We can see that by performing the likelihood ratio test between model1 and model2, we got a p>.05, which means that the more reduced model (model2) is a more effective model, so we fail to reject our null and we do not have evidence that the model1 is better than the the more reduced model. Also, we can conclude that we can drop total soldiers and Officer from our model without losing predictive power.
We can see that by performing the likelihood ratio test between model2 and model3, we got a p>.05 again, which means that the our most reduced model (model3) is a more effective model, so we fail to reject our null and we do not have evidence that the model2 is better than our most reduced model. Also, we can conclude that we can drop total soldiers, Officer, and Division from our model without losing predictive power. As a result, our most reduced model is our most effective model from comparing the other models with the likelihood ratio test.
Killed = 5.506 − 260.7(Missingrate) + .224(Wounded)

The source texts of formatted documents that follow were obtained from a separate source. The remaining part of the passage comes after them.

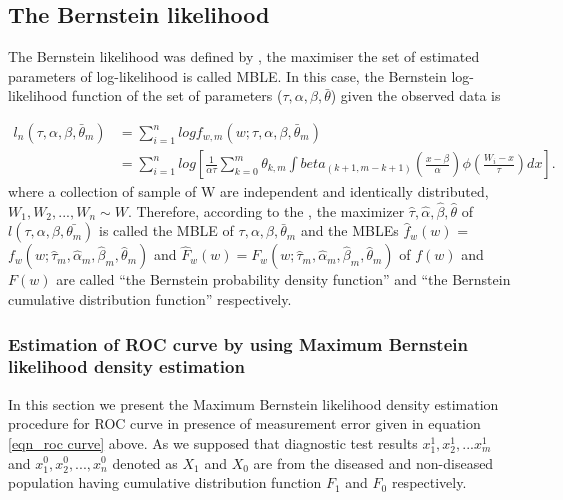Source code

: \subsection{The Bernstein likelihood }


The Bernstein likelihood was defined by \cite{guan2016efficient}, the maximiser the set of estimated parameters of log-likelihood is called MBLE. In this case, the Bernstein log-likelihood function of the set of parameters ($\tau, \alpha, \beta, \bar{\theta}$) given the observed data is

\begin{equation}
\begin{split}
l_n(\tau, \alpha, \beta,\bar{\theta}_m) &=\sum_{i=1}^{n} log  f_{w,m}(w; \tau, \alpha, \beta, \bar \theta_m)\\
&=\sum_{i=1}^{n} log \displaystyle \left[\frac{1}{\alpha\tau} \displaystyle \sum_{k=0}^m \theta_{k,m} \int beta _{(k+1, m-k+1)}\left(\frac{x-\beta}{\alpha}\right)\phi \displaystyle\left(\frac{W_i-x}{\tau}\right) dx \right].
\end{split}
\end{equation}
where  a collection of sample of W are  independent and identically distributed, $W_1, W_2, ..., W_n \sim W $. Therefore, according to the \cite{guan2016efficient}, the maximizer $\hat{\tau},\hat{\alpha}, \hat{\beta}, \hat{\theta}$ of $l(\tau, \alpha, \beta,\bar{\theta_m})$ is called the MBLE of $ \tau,\alpha, \beta,\bar{\theta}_m$ and the MBLEs $\hat{f}_w(w)$ = $f_w(w; \hat{\tau}_m,\hat{\alpha}_m, \hat{\beta}_m, \hat{\theta}_m)$  and $\hat{F}_w(w) = F_w(w; \hat{\tau}_m,\hat{\alpha}_m, \hat{\beta}_m, \hat{\theta}_m )$  of $f(w)$ and $F(w)$ are called \enquote{the Bernstein probability density function} and \enquote{the Bernstein cumulative distribution function} respectively.

\subsubsection{Estimation of ROC curve by using Maximum Bernstein likelihood density estimation }

In this section we present the Maximum Bernstein likelihood density estimation procedure for ROC curve in presence of measurement error given in equation \ref{eqn_roc curve} above. As we supposed that diagnostic test results $x^1_1, x^1_2, ... x^1_m$ and $x^0_1, x^0_2, ..., x^0_n$  denoted as $X_1$ and $X_0$ are from the diseased and non-diseased population having cumulative distribution function $F_1$ and $F_0$ respectively.

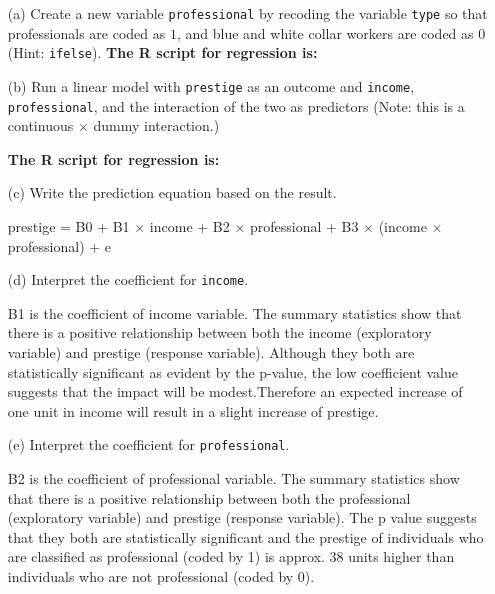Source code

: \documentclass[12pt,letterpaper]{article}
\begin{document}
\newpage
\begin{enumerate}
	
	\item [(a)]
	Create a new variable \texttt{professional} by recoding the variable \texttt{type} so that professionals are coded as $1$, and blue and white collar workers are coded as $0$ (Hint: \texttt{ifelse}).
	\textbf{		The R script for regression is:}		  
	\vspace{1cm}
	
	
	\item [(b)]
	Run a linear model with \texttt{prestige} as an outcome and \texttt{income}, \texttt{professional}, and the interaction of the two as predictors (Note: this is a continuous $\times$ dummy interaction.)
	
	\textbf{		The R script for regression is:}	  
	
	\vspace{1cm}
	\item [(c)]
	Write the prediction equation based on the result.
	\item[] prestige = B0 + B1 × income + B2 × professional + B3 × (income × professional) + e
	\vspace{2cm}
	\item [(d)]
	Interpret the coefficient for \texttt{income}.
	
	\item[] B1 is the coefficient of income variable. The summary statistics show that there is a positive relationship between both the income (exploratory variable) and
	prestige (response variable). Although they both are statistically significant
	as evident by the p-value, the low coefficient value suggests that the impact
	will be modest.Therefore an expected increase of one unit in  income will 
	result in a slight increase of prestige. 
	
	\vspace{2cm}	
	\item [(e)]
	Interpret the coefficient for \texttt{professional}.
	
	\item[] B2 is the coefficient of professional variable. The summary statistics show that there is a positive relationship between both the professional (exploratory variable) and prestige (response variable). The p value suggests that they both are statistically significant and the prestige of individuals who are classified as professional (coded by 1) is approx. 38 units higher than individuals who are not professional (coded by 0).
	

\end{enumerate}
\end{document}
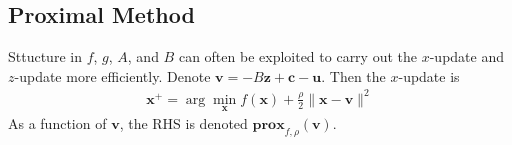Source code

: \subsection{Proximal Method}

Sttucture in $f$, $g$, $A$, and $B$ can often be exploited
to carry out the $x$-update and $z$-update more efficiently.
Denote $\mathbf{v} = -B\mathbf{z} + \mathbf{c} - \mathbf{u}$.
Then the $x$-update is
\begin{align}
    \mathbf{x}^+ = \arg\min_\mathbf{x} f(\mathbf{x}) + \frac{\rho}{2}
    \parallel \mathbf{x} - \mathbf{v} \parallel^2
\end{align}
As a function of $\mathbf{v}$, the RHS is denoted $\mathbf{prox}_{f, \rho}(\mathbf{v})$.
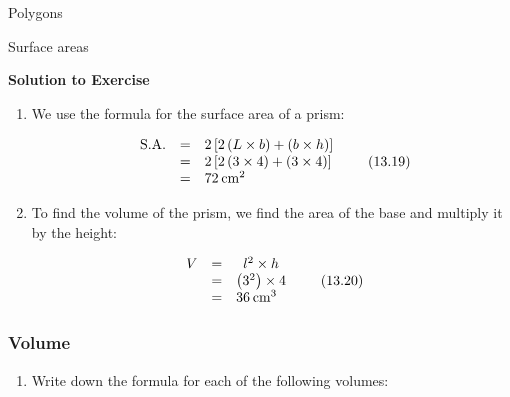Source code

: \begin{exercises}{Polygons}
\begin{exercises}{Surface areas }
{\begin{mdframed}[linewidth=4, leftmargin=40, rightmargin=40]
\begin{exercise}
\label{m39357*eip-51}\noindent\textbf{Solution to Exercise }
  \label{m39357*eip-226}\begin{enumerate}[noitemsep, label=\textbf{Step} \textbf{\arabic*}. ] 
            \leftskip=20pt\rightskip=\leftskip\item We use the formula for the surface area of a prism:
      \label{m39357*id1166229703568}\nopagebreak\noindent{}
        
    \begin{equation}
    \begin{array}{ccc}\hfill \mathrm{S.A.}& =& 2\left[2\left(L\ensuremath{\times}b\right)+\left(b\ensuremath{\times}h\right)\right]\hfill \\ & =& 2\left[2\left(3\ensuremath{\times}4\right)+\left(3\ensuremath{\times}4\right)\right]\hfill \\ & =& {72\phantom{\rule{2pt}{0ex}}\mathrm{cm}}^{2}\hfill \end{array}\tag{13.19}
      \end{equation}
    
      \item To find the volume of the prism, we find the area of the base and multiply it by the height:
      \label{m39357*id1166232868439}\nopagebreak\noindent{}
        
    \begin{equation}
    \begin{array}{ccc}V\hfill & =& {l}^{2}\ensuremath{\times}h\\ & =& \left({3}^{2}\right)\ensuremath{\times}4\hfill \\ & =& {36\phantom{\rule{2pt}{0ex}}\mathrm{cm}}^{3}\hfill \end{array}\tag{13.20}
      \end{equation}
    
      \end{enumerate}
        


    \end{exercise}
    \end{mdframed}
    }
    \noindent
  \label{m39357*secfhsst!!!underscore!!!id132}
            \subsubsection{  Volume }
            \nopagebreak
            
        \label{m39357*id63019}\begin{enumerate}[noitemsep, label=\textbf{\arabic*}. ] 
            \label{m39357*uid17}\item Write down the formula for each of the following volumes:


\end{enumerate}
\end{exercises}
\end{exercises}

We used regression techniques such as Box-Cox transformation for response variables and other and the explanatory variables to find the final model. Since all the variables are not significant except for wounded, we did a variable selection procedure. The violation of the normal assumption of the residuals was still not completely fixed. However, we found out that Killed and Missingrate have a negative correlation. That is, as the Missing rate increases by one, the number of soldiers killed decreases by 260.7. And as the number of wounded soldiers increase by 1, then the number of soldiers killed increase by .224.